Die SS tötete 1944 in Sant’Anna in nur wenigen Stunden mehr als 400 Menschen. Gemeinsam mit Italiens Staatschef besucht Joachim Gauck als erster Bundespräsident den Ort - und ruft dazu auf, die Opfer niemals zu vergessen.

Rom - Bundespräsident Joachim Gauck hat am Sonntag im italienischen Sant’ Anna di Stazzema an das Massaker der Waffen-SS in dem Dorf 1944 erinnert. Gemeinsam mit dem italienischen Staatschef Giorgio Napolitano besuchte er das Bergdorf in der Toskana und rief in seiner Rede dazu auf, Versöhnung als ein Geschenk zu betrachten. Versöhnung meine nie und auf keinen Fall Vergessen. „Die Opfer haben das Recht auf Erinnerung und Gedenken.“ Napolitano sagte, eine solche Erinnerung sei ein Fundament Europas. Deutschland und Italien ließen sich heute nicht vom gemeinsamen Aufbau Europas abhalten.

 

Bei dem Massaker am 12. August 1944 hatten SS-Truppen in der Schlussphase des Zweiten Weltkriegs innerhalb weniger Stunden alle Häuser des Dorfes in den Apuanischen Alpen zerstört und etwa 400 bis 500 Menschen getötet. „Hier in Sant’ Anna wurde die Menschenwürde mit Füßen getreten und Menschenrechte massiv verletzt“, sagte Gauck, der den Ort in der Nordtoskana als erster Bundespräsident besuchte.

Spontan zum Besuch entschlossen

Sant’ Anna wurde nach dem Krieg zu einem wichtigen Ort der Erinnerung an die Gräueltaten deutscher Truppen in Italien während der Nazi-Zeit. In Rom gedachten Napolitano und der linke Politiker Pier Luigi Bersani am Sonntagvormittag an einer Gedenkstätte der Opfer des Massakers von „Fosse Ardeatine“, bei dem deutsche Truppen am 24. März 1944 in Rom mehr als 300 italienische Zivilisten getötet hatten.

„Sie sind nicht anonyme Opfer eines anonymen Geschehens, sondern sie haben Namen und Gesichter, die wir bewahren wollen“, sagte der Bundespräsident, der nur für den Besuch der Gedenkstätte und die Kranzniederlegung nach Italien geflogen war. Gauck hatte sich Ende Februar spontan zu dem gemeinsamen Besuch entschlossen, nachdem Napolitano ihm den Brief eines Überlebenden überreicht hatte.

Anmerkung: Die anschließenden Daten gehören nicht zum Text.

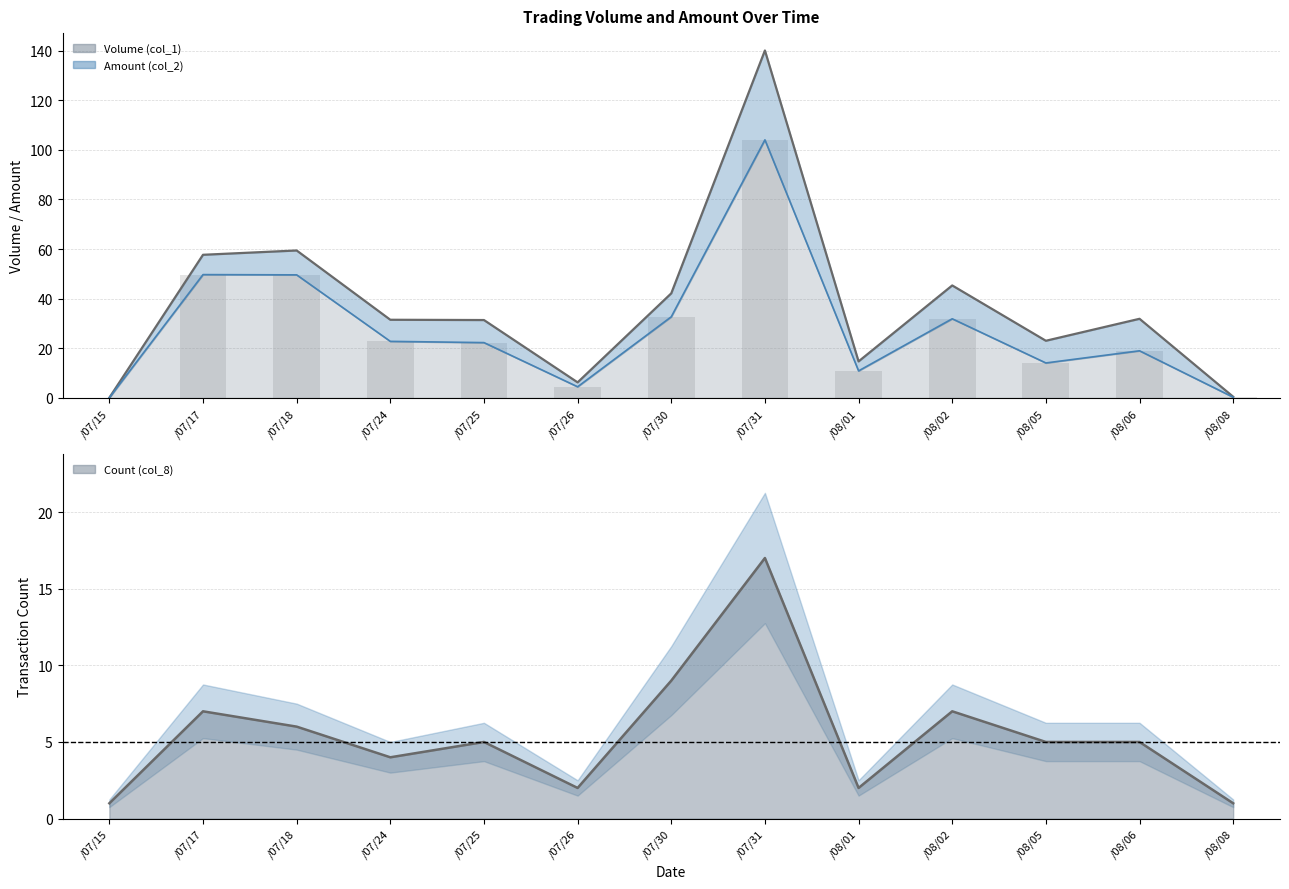

What is the sum of all Volume (col_1) values?

361.9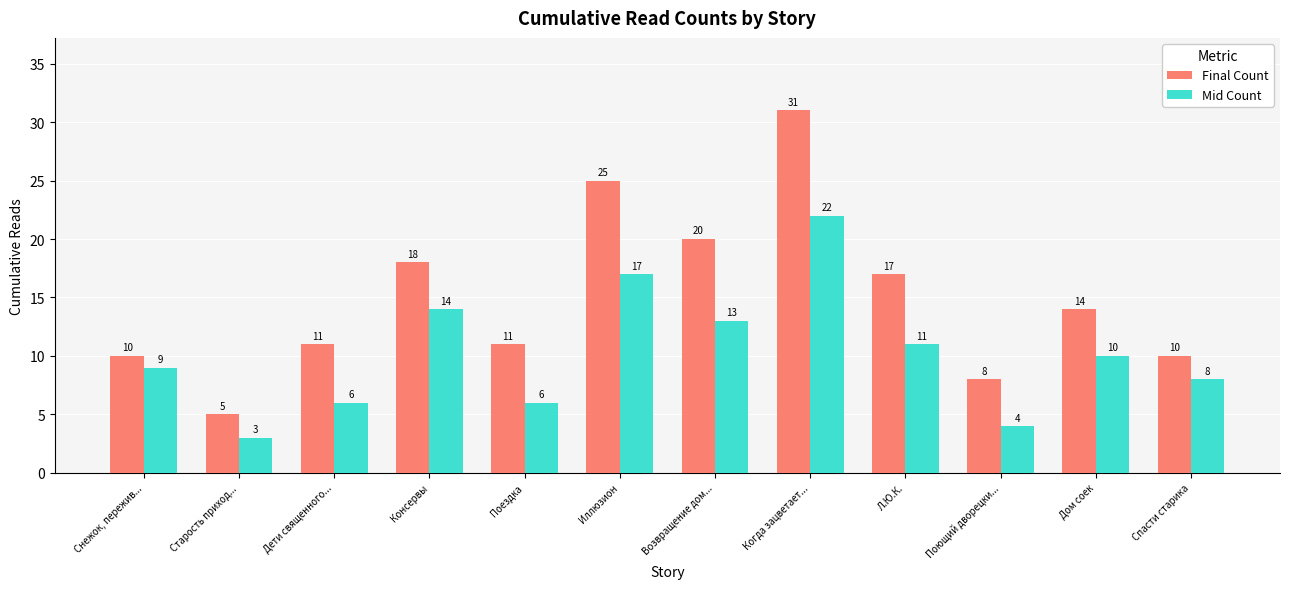

At which category does the chart reach its peak across all series?

Когда зацветает...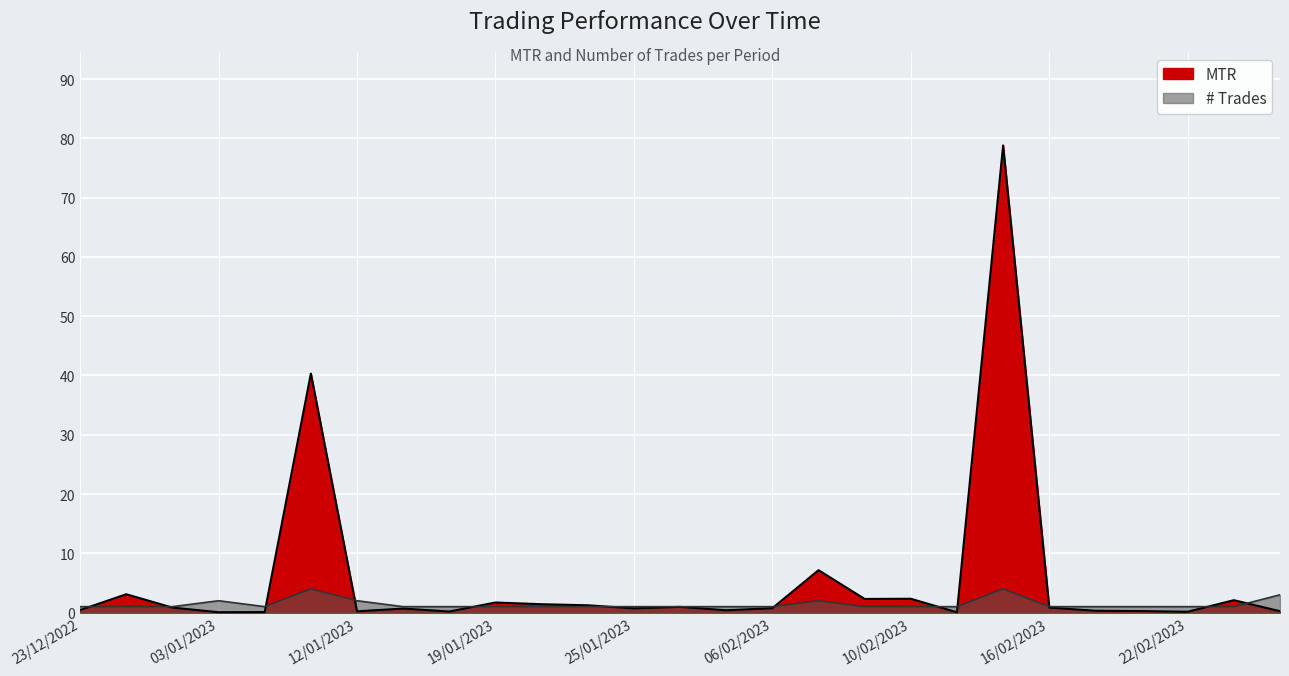

In MTR, how many points are higher than both neighbors (excluding endpoints)?

9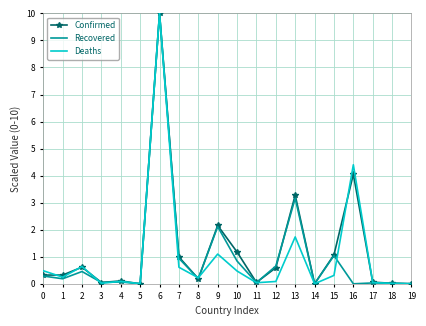

The value of Recovered at 18 is 0.0. True or false?

True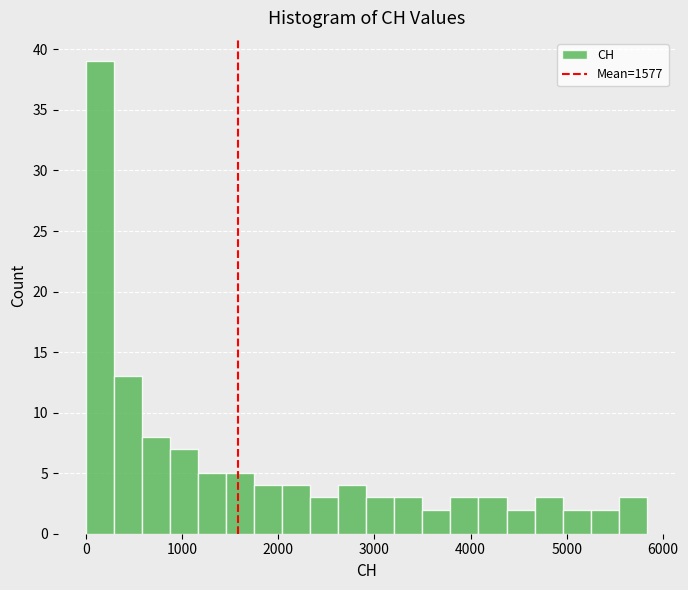

Around what value on the x-axis is the tallest bar? Give the approximate position of its centre, as read against the axis.

100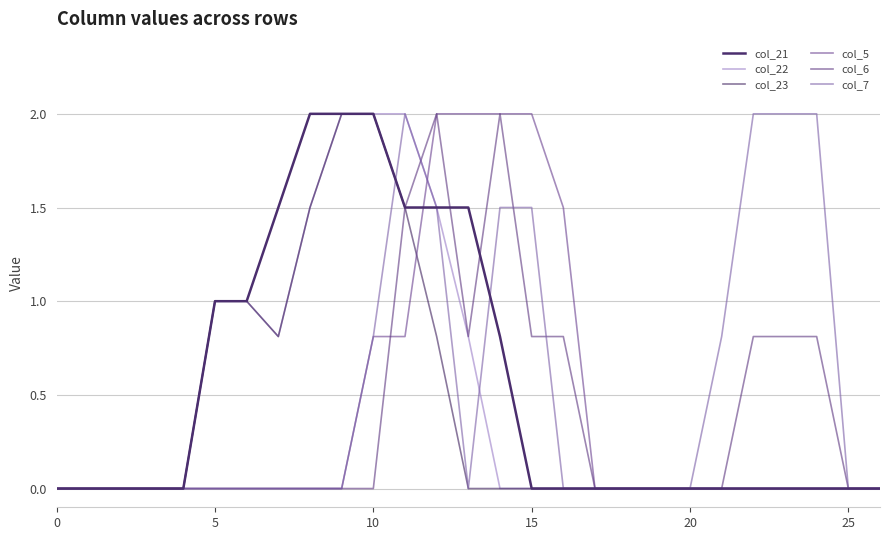

Which series has the largest range (max minus min)?

col_21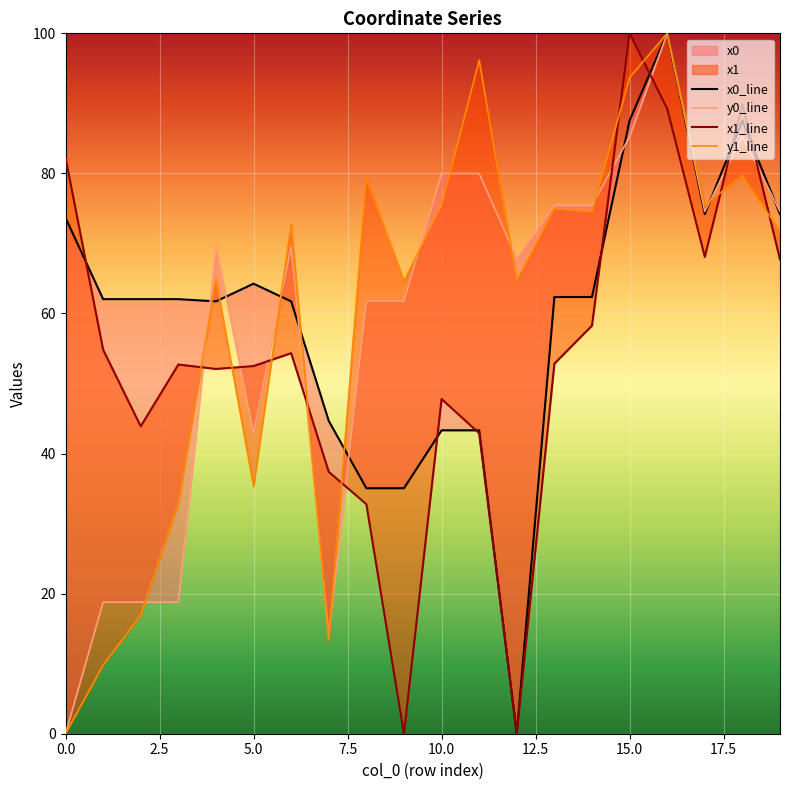

What is the difference between the maximum and minimum values in the y0_line series?

100.0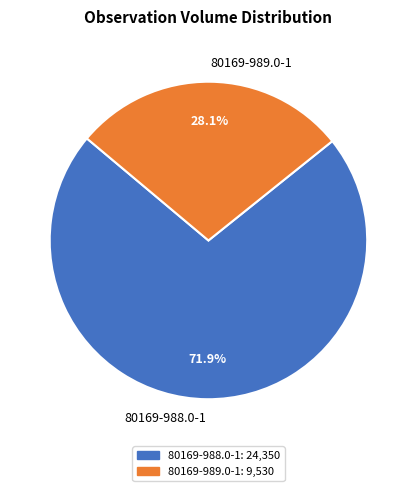

What is the smallest slice in the pie chart?

80169-989.0-1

Aus der Geschichte gelernt

Das Gedenken in Sant’ Anna sei ein sichtbares Zeichen, dass man aus der Geschichte gelernt habe, sagte Gauck. Er wies damit auch darauf hin, dass Napolitano im Widerstand gegen die Nazis war. Das gemeinsame Gedenken zeige unübersehbar, dass Versöhnung stattgefunden habe. Diese sei letztlich ein „Geschenk“.

Der Bundespräsident sprach auch die äußerst schwierige und immer noch nicht abgeschlossene juristische Aufarbeitung des Verbrechens an. „Es verletzt unser Empfinden für Gerechtigkeit tief, wenn Täter nicht überführt werden können, wenn Täter nicht bestraft werden können, weil die Instrumente des Rechtsstaates dieses nun einmal nicht zulassen“, sagte er. Das moralische Empfinden sei damit aber nicht beruhigt. Ein Urteil über gut und böse sei auch möglich, wenn Gerichte nicht zu einem Schuldspruch kämen. Denn es gebe nicht nur eine strafrechtliche, sondern auch eine politische Schuld. „Wir, die Öffentlichkeit, nennen die Schuld Schuld“, sagte Gauck unter Beifall.

Das Massaker wurde im Kalten Krieg lange verschwiegen und von Italiens Justiz nicht verfolgt. Die Akten lagerten bis zum Jahr 1994 in einem versiegelten Schrank, später „Schrank der Schande“ genannt. Zehn ehemalige SS-Angehörige wurden später zwar zu lebenslänglicher Haft und Entschädigungszahlungen verurteilt, traten ihre Strafe aber nie an. Lange Ermittlungen der Stuttgarter Staatsanwaltschaft wurden im Jahr 2012 eingestellt. Sie teilte mit, den Beschuldigten könne keine noch nicht verjährte strafbare Beteiligung nachgewiesen werden. Dagegen hat ein Opferverband des Ortes jedoch Einspruch eingelegt.